В море ветер, волны (видно от нас) изредка перескакивают через мол. Ещё раз (Ещё раз) Ещё много (Много раз).
Пишу сценарий «Казаки». Надо сдать в январе. Заказали сейчас по телеграфу.
Эх раз (Ещё раз).
Напишу. Кое-что уже есть. И сколько раз скажу прозой, знаю.
Не знаю также, почему женщина подала надежду Оленину.
Новая книга уже стала старой и уезжает  с пассажирским поездом.
Мы читатели своей жизни, а не писцы её и не хотим предугадывать не  нехитрый её конец.
Вот и осень. Надо встретится с тобой.
Пиши, Боренька, Хотя в мире и потепление, но стронция в воздухе много.
Говорят, от него помогает крепкий чай.
Пью загодя.
Могли бы сделать больше. Сделали больше всех.
Пиши, Боренька. То, что для тебя ясно, это 97%, то, что придумываешь во время писания, это 3%, как во сне, многое пропадает при пробуждении.
Пиши быстренько, милый ровесник мой.
Приедем к тебе. Придём в мороз к Крылову.
Выпьем за него. Пойдём к «Медному всаднику», выпьем за Евгения, за Юру, за нас двоих.
Читал Гуковского. Не пустышка, но сколько следов, идущих от нас он затирает.
Пиши, Боренька. О Лермонтове, а не о Гамлете.

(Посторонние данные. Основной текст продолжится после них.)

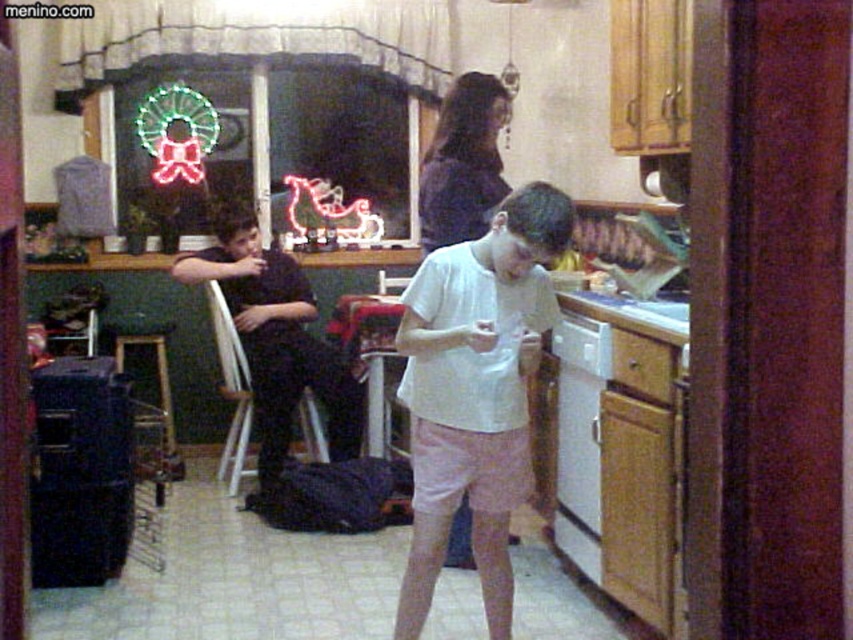
Is point (270, 362) behind point (596, 467)?

Yes, point (270, 362) is farther from viewer.

The height and width of the screenshot is (640, 853). What do you see at coordinates (276, 339) in the screenshot?
I see `black cotton shirt at left` at bounding box center [276, 339].

This screenshot has width=853, height=640. What are the coordinates of `black cotton shirt at left` in the screenshot? It's located at (276, 339).

Based on the photo, between white cotton shirt at center and white plastic dishwasher at lower center, which one has less height?

Standing shorter between the two is white plastic dishwasher at lower center.

What do you see at coordinates (474, 392) in the screenshot?
I see `white cotton shirt at center` at bounding box center [474, 392].

Is point (451, 349) farther from camera compared to point (558, 499)?

No, it is in front of (558, 499).

Where is `white cotton shirt at center`? The height and width of the screenshot is (640, 853). white cotton shirt at center is located at coordinates (x=474, y=392).

Between white cotton shirt at center and black cotton shirt at left, which one is positioned lower?

white cotton shirt at center is below.

Is white cotton shirt at center above black cotton shirt at left?

Incorrect, white cotton shirt at center is not positioned above black cotton shirt at left.

Which is in front, point (460, 396) or point (277, 266)?

Point (460, 396) is in front.

Locate an element on the screen. Image resolution: width=853 pixels, height=640 pixels. white cotton shirt at center is located at coordinates (474, 392).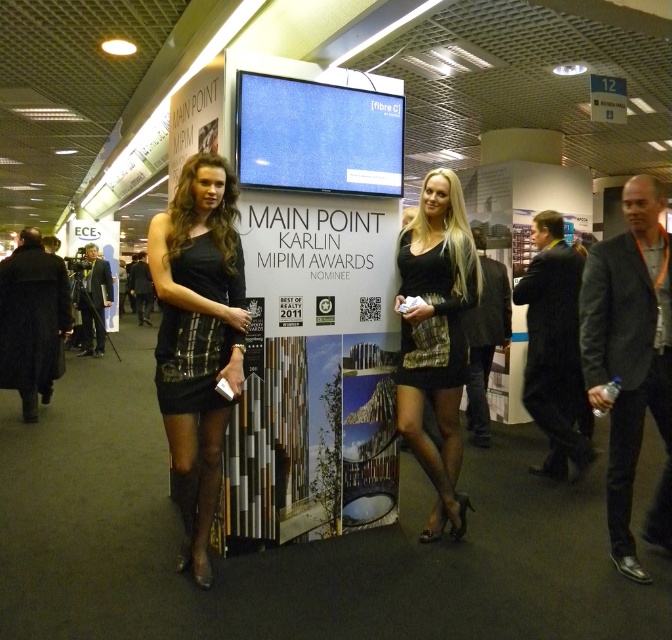
Question: Is black satin dress at center below matte black camera at left?

Choices:
 (A) yes
 (B) no

Answer: (A)

Question: Which object is the closest to the black plaid dress at center?

Choices:
 (A) shiny black dress at center
 (B) black satin dress at center
 (C) blue fabric screen at center
 (D) matte black camera at left

Answer: (A)

Question: Is shiny black dress at center below matte black camera at left?

Choices:
 (A) yes
 (B) no

Answer: (A)

Question: Which of these objects is positioned farthest from the blue fabric screen at center?

Choices:
 (A) black plaid dress at center
 (B) black satin dress at center
 (C) shiny black dress at center

Answer: (C)

Question: Among these objects, which one is farthest from the camera?

Choices:
 (A) shiny black dress at center
 (B) black satin dress at center
 (C) black plaid dress at left
 (D) black plaid dress at center

Answer: (D)

Question: Can you confirm if blue fabric screen at center is bigger than matte black camera at left?

Choices:
 (A) no
 (B) yes

Answer: (A)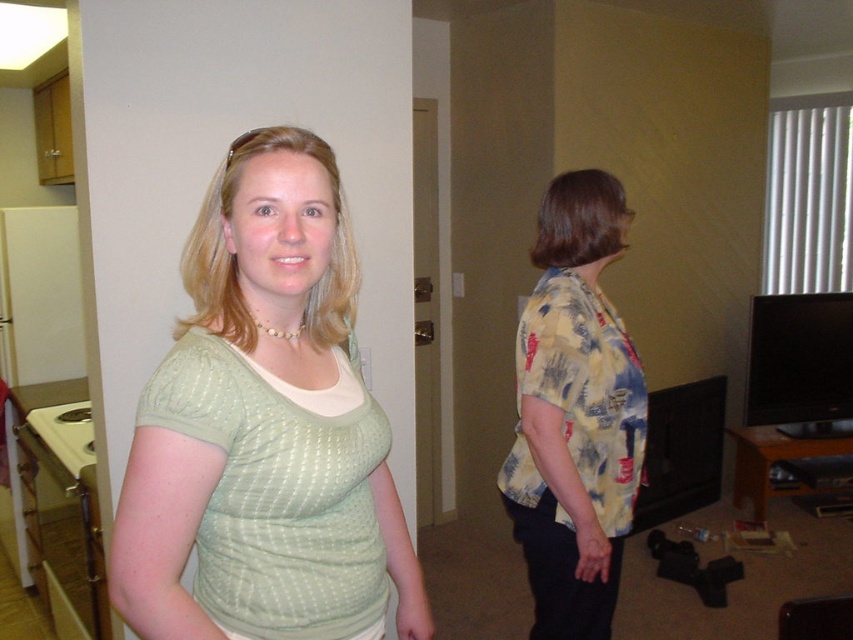
You are organizing a closet and need to hang the green textured shirt at center and the yellow floral shirt at right. Which shirt should you hang first if you want the one on top to be visible?

The green textured shirt at center should be hung first because it is positioned over the yellow floral shirt at right, meaning it is on top and will remain visible.

You are standing at point (282,529) and want to take a photo of the two people in the image. The camera is 1.09 meters away from you. Can you reach the camera to take the photo?

The camera is 1.09 meters away from point (282,529), so you can reach it to take the photo if you can extend your arm or move closer within that distance.

You are standing in the doorway and want to greet both people. Which person should you approach first to be polite, the one wearing the green textured shirt at center or the yellow floral shirt at right?

You should approach the green textured shirt at center first because it is closer to you, being to the left of the yellow floral shirt at right.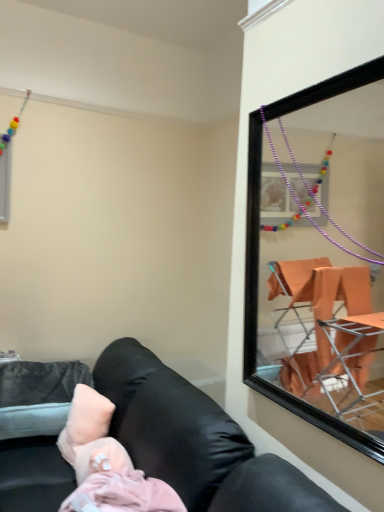
Question: From a real-world perspective, is black leather couch at lower left under pink fabric pillow at lower left?

Choices:
 (A) yes
 (B) no

Answer: (A)

Question: Is black leather couch at lower left surrounding pink fabric pillow at lower left?

Choices:
 (A) yes
 (B) no

Answer: (A)

Question: Considering the relative positions of black leather couch at lower left and pink fabric pillow at lower left in the image provided, is black leather couch at lower left to the left of pink fabric pillow at lower left from the viewer's perspective?

Choices:
 (A) yes
 (B) no

Answer: (B)

Question: Can you confirm if black leather couch at lower left is taller than pink fabric pillow at lower left?

Choices:
 (A) yes
 (B) no

Answer: (A)

Question: Is black leather couch at lower left smaller than pink fabric pillow at lower left?

Choices:
 (A) no
 (B) yes

Answer: (A)

Question: Looking at their shapes, would you say black leather couch at lower left is wider or thinner than pink fabric pillow at lower left?

Choices:
 (A) wide
 (B) thin

Answer: (A)

Question: From a real-world perspective, is black leather couch at lower left physically located above or below pink fabric pillow at lower left?

Choices:
 (A) below
 (B) above

Answer: (A)

Question: Is black leather couch at lower left bigger or smaller than pink fabric pillow at lower left?

Choices:
 (A) big
 (B) small

Answer: (A)

Question: Relative to pink fabric pillow at lower left, is black leather couch at lower left in front or behind?

Choices:
 (A) front
 (B) behind

Answer: (A)

Question: Considering the positions of pink fabric pillow at lower left and black leather couch at lower left in the image, is pink fabric pillow at lower left taller or shorter than black leather couch at lower left?

Choices:
 (A) tall
 (B) short

Answer: (B)

Question: From a real-world perspective, is pink fabric pillow at lower left positioned above or below black leather couch at lower left?

Choices:
 (A) above
 (B) below

Answer: (A)

Question: Is pink fabric pillow at lower left in front of or behind black leather couch at lower left in the image?

Choices:
 (A) front
 (B) behind

Answer: (B)

Question: Based on their positions, is pink fabric pillow at lower left located to the left or right of black leather couch at lower left?

Choices:
 (A) right
 (B) left

Answer: (B)

Question: Considering the positions of black leather couch at lower left and pink fabric at lower left in the image, is black leather couch at lower left wider or thinner than pink fabric at lower left?

Choices:
 (A) thin
 (B) wide

Answer: (B)

Question: Visually, is black leather couch at lower left positioned to the left or to the right of pink fabric at lower left?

О Толстом, а не [о] ненаходимой книге, которая читала в поезде Каренина.
Роман написан Толстым потому, что тот (иксовый) роман не стоило дочитывать. Пиши, мой молодой друг, с прямыми усиками.
Пиши быстренько, про свои большие мысли, поводя своими  усиками.
Сима, печатая, кланяется тебе через русский алфавит.
Оле! Лизе! Привет
 Виктор Шкловский

Всё, что написано в мире – недописано. «Казаков» помнишь?